Nick Griesser gains air as he goes off a jump on the Novara Blue Line at Rockburn Skills Course at the Rockburn Branch Park on Thursday. Griesser rides his bike three to four times a week.
Nick Griesser gains air as he goes off a jump on the Novara Blue Line at Rockburn Skills Course at the Rockburn Branch Park on Thursday. Griesser rides his bike three to four times a week. (Photo by Al Drago, Baltimore Sun)

Mountain biking has had a big influence on Nick Griesser, and his passion motivates him to make others aware of the sport.

The Glenelg resident has been biking since he was 10 years old and says he intends to continue mountain biking and "dirt jumping" for the rest of his life.


"I think people don't understand how big of an impact mountain biking can have on a community," he said. "If someone like me wasn't interested in team sports and likes to be on their own — it's nice to have.

"Usually when I'm biking, I don't think about too much except what I'm doing. It's freedom from everyday life, it's a stress reliever for me."

Griesser, 20, found an opportunity to share his love of biking through a Howard County Recreation and Parks video competition. The first of its kind, the ShredIt Action Sports Video Contest challenged entrants to highlight what they liked about the county's park facilities for skateboarding and biking.
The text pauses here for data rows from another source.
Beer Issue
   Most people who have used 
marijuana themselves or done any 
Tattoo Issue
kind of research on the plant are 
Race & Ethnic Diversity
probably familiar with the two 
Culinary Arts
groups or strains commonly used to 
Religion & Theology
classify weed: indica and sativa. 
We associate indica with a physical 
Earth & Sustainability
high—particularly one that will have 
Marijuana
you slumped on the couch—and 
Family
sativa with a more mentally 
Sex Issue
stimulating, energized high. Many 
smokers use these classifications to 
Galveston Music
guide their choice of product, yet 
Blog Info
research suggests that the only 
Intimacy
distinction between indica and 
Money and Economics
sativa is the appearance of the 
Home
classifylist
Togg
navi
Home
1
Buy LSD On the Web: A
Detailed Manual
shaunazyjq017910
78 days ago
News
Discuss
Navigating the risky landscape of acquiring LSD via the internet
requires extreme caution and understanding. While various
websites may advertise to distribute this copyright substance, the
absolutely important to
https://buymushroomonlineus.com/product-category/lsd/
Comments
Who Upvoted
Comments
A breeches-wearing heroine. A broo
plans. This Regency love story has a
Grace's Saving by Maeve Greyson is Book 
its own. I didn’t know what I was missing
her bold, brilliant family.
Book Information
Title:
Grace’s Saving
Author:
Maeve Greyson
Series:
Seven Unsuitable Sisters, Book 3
The contest brought Griesser to one of his favorite haunts — Rockburn Skills Park in Elkridge, where he set up cameras on tripods and spent 20 hours perfecting a video that shows off the park features as he races and jumps.
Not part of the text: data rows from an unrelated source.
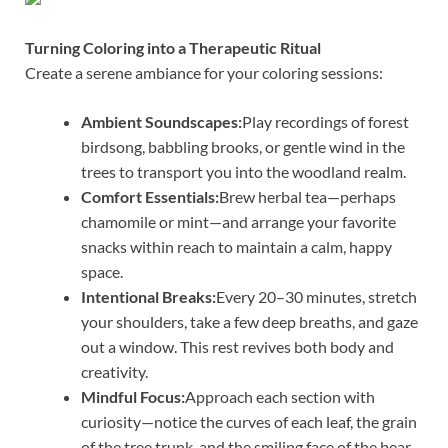
Turning Coloring into a Therapeutic Ritual
Create a serene ambiance for your coloring sessions:
Ambient Soundscapes:
Play recordings of forest
birdsong, babbling brooks, or gentle wind in the
trees to transport you into the woodland realm.
Comfort Essentials:
Brew herbal tea—perhaps
chamomile or mint—and arrange your favorite
snacks within reach to maintain a calm, happy
space.
Intentional Breaks:
Every 20–30 minutes, stretch
your shoulders, take a few deep breaths, and gaze
out a window. This rest revives both body and
creativity.
Mindful Focus:
Approach each section with
curiosity—notice the curves of each leaf, the grain
of the tree trunk, and the smiling face of the bear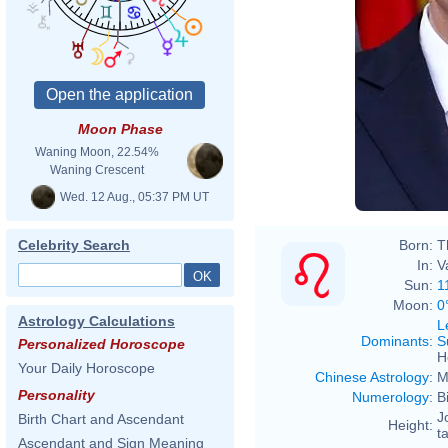
Moon Phase
Waning Moon, 22.54%
Waning Crescent
Wed. 12 Aug., 05:37 PM UT
Born:
T
Celebrity Search
In:
V
Sun:
1
Moon:
0
Astrology Calculations
L
Dominants
:
S
Personalized Horoscope
H
Your Daily Horoscope
Chinese Astrology
:
M
Personality
Numerology
:
B
J
Birth Chart and Ascendant
Height:
ta
Ascendant and Sign Meaning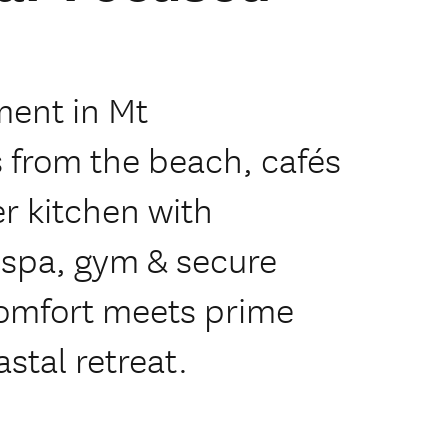
ment in Mt
 from the beach, cafés
r kitchen with
 spa, gym & secure
comfort meets prime
stal retreat.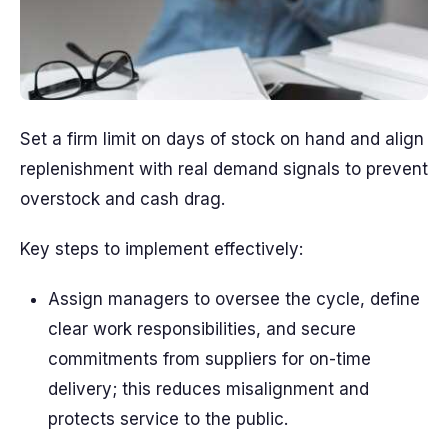
Set a firm limit on days of stock on hand and align
replenishment with real demand signals to prevent
overstock and cash drag.
Key steps to implement effectively:
Assign managers to oversee the cycle, define
clear work responsibilities, and secure
commitments from suppliers for on-time
delivery; this reduces misalignment and
protects service to the public.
The video won the top prize for the biking portion of the contest.

Griesser said he likes Rockburn because he can practice on different terrains and features. He also enjoys long rides at nearby Patapsco Valley State Park.

"I hope [the video] gets more riders interested in going out and helping out with Rockburn Skills Park," he said. "It's nice to have something to learn something new on and something a lot of people haven't seen before."

The county parks department hoped the contest would showcase its parks, a goal contest director Todd Holmes said was achieved.

He got the idea for the competition after seeing skateboarders at North Laurel Skate Park and Centennial Skate Spot with cameras. Holmes said that other than baseball diamonds and team sports areas of the parks, the North Laurel Skate Park gets the most traffic — an "extreme amount."

"There's a nice community of regular users," he said.

The department connected with local businesses for the contest, several of which provided prizes for the winners, including gift cards and merchandise. The contest ran from early June to July 11, and winners were announced this month.

In addition to Griesser, Jason Chapman of Baltimore won the top prize in the skateboarding video category; runner-up in skateboarding was Idris Battou of Silver Spring.

The community determined the winners through a Facebook poll. After parks and recreation narrowed the 15 submissions down to the top five, about 250 community members voted on the winners.

"We wanted to not only promote the parks, but also get the community involved," said Seth Hoffman, marketing coordinator for Howard County Recreation and Parks.


The contest fit perfectly into Griesser's passion — about twice a week he can be found doing jumps and tricks at the skills course. When he's not there, he's studying information systems at the University of Maryland, Baltimore County — and is president of the school's collegiate cycling club, which competes with other college teams.

Griesser said his favorite part of mountain biking is the constant challenge it presents.

"Just trying to progress and learn as much as I can" keeps him hooked, he said. "When I start getting good at something, I like to push it as far as I can."

Griesser doesn't think about anything else when he's biking — but admits the sport can often occupy his mind when he's not on the trails, especially when he's contemplating a new stunt.

When he completes a trick, it's like "a sense of relief and accomplishment," he said.

Griesser's video is called "Snowball Shredit," after the contest and the icy treat he's been eating all summer. It can be viewed on YouTube, and there are links to all the winning videos at howardcountymd.gov/ShredIt.htm.

Holmes said Griesser had some "nice airs" and his video fit all the contest requirements. The department will host the contest again next year, and Holmes hopes to see something new from Griesser then, he said.